◆ To do
Only lines that contain the word "Mentorship" are to be returned from the data below.
(Dataset entries)
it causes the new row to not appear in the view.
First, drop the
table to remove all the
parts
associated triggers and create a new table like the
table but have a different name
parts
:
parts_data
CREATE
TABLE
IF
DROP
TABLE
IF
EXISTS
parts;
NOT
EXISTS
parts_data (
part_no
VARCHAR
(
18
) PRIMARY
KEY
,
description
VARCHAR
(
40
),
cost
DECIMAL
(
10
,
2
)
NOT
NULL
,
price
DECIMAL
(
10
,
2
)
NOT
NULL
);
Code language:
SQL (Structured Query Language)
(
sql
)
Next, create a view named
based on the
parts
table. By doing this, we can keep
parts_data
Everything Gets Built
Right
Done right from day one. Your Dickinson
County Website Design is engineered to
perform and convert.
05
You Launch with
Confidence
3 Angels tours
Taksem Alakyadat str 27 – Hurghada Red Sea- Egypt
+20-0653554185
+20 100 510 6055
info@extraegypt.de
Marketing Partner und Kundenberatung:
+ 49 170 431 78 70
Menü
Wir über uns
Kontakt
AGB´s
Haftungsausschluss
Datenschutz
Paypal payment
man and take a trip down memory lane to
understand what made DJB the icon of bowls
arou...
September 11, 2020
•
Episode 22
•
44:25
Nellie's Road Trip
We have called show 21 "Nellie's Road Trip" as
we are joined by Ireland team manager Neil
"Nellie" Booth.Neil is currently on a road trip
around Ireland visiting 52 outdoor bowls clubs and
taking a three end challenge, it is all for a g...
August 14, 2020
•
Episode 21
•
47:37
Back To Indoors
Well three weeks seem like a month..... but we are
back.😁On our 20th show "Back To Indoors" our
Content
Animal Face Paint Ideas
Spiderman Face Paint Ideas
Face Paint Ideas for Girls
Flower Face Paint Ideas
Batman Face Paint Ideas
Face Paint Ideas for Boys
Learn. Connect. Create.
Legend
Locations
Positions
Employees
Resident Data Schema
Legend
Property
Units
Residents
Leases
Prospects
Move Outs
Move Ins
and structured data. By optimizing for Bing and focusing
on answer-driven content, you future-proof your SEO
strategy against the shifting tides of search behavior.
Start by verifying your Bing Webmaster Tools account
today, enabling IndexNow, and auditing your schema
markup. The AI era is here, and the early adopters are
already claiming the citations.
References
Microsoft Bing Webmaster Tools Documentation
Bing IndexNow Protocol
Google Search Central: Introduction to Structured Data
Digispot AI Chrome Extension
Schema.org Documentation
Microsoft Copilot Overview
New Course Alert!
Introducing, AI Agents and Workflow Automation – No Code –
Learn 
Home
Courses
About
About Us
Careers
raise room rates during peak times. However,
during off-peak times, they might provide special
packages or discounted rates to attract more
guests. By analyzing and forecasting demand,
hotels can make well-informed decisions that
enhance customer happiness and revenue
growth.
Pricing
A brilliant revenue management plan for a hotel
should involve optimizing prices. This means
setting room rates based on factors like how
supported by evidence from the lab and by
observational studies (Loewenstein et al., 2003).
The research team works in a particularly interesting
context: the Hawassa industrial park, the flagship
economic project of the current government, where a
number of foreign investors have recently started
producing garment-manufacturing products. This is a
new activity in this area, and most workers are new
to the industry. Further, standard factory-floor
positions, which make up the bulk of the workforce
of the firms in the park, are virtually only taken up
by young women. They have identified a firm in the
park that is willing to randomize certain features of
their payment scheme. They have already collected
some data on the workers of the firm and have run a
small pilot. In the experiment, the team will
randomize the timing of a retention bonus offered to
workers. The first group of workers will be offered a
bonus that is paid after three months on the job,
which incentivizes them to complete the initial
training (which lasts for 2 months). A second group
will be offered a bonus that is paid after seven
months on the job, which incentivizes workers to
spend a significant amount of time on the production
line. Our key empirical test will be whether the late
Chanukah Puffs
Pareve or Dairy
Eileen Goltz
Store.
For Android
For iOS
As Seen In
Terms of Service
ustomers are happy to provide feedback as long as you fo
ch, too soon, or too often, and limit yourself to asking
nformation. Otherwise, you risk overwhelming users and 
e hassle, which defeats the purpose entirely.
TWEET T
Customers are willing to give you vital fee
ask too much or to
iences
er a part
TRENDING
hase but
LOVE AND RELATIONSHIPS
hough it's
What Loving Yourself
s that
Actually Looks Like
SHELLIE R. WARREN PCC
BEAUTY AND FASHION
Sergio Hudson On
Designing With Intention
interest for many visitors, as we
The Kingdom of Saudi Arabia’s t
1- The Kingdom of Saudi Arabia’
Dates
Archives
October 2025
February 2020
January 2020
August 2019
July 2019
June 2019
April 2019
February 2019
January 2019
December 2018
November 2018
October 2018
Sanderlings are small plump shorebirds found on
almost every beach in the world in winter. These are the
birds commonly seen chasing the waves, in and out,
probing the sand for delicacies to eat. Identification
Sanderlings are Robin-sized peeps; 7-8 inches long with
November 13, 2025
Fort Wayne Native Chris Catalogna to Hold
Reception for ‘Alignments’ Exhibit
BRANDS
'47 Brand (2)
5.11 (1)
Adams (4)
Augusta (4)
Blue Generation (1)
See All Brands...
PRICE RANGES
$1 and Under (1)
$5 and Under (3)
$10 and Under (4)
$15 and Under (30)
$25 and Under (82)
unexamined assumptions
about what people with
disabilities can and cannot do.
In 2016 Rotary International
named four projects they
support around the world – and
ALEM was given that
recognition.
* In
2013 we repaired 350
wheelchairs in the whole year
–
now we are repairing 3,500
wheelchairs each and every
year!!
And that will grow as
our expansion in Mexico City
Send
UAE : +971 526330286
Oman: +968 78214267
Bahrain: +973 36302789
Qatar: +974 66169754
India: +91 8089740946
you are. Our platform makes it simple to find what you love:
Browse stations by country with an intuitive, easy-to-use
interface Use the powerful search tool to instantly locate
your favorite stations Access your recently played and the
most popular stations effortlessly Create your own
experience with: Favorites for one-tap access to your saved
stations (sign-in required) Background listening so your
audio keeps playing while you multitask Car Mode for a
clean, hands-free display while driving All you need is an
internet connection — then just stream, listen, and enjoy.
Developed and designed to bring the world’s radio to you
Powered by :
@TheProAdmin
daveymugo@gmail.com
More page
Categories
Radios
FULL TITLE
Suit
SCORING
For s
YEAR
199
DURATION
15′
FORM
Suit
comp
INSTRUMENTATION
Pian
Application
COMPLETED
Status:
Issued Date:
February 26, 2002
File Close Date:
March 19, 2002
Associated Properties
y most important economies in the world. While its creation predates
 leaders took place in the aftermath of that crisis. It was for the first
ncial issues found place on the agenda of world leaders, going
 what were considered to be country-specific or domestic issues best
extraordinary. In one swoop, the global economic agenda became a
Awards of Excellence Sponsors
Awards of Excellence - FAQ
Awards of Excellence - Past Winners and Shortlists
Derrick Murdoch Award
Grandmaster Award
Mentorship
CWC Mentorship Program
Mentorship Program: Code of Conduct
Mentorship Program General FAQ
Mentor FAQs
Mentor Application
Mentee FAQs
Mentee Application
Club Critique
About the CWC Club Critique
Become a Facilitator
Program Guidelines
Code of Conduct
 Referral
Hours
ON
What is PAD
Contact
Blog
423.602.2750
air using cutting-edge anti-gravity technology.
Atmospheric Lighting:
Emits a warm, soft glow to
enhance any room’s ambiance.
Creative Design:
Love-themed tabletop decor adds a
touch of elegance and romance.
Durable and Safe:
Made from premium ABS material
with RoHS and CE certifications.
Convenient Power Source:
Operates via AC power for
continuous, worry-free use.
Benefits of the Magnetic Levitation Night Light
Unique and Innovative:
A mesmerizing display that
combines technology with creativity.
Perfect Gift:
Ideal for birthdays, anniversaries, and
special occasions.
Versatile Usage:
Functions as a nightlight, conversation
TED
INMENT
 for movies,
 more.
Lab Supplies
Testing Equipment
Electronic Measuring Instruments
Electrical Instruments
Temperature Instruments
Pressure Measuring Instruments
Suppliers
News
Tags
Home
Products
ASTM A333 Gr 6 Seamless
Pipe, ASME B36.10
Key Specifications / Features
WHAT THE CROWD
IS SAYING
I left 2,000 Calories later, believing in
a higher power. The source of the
(End Dataset entries)
◆ The answer
Mentorship
CWC Mentorship Program
Mentorship Program: Code of Conduct
Mentorship Program General FAQ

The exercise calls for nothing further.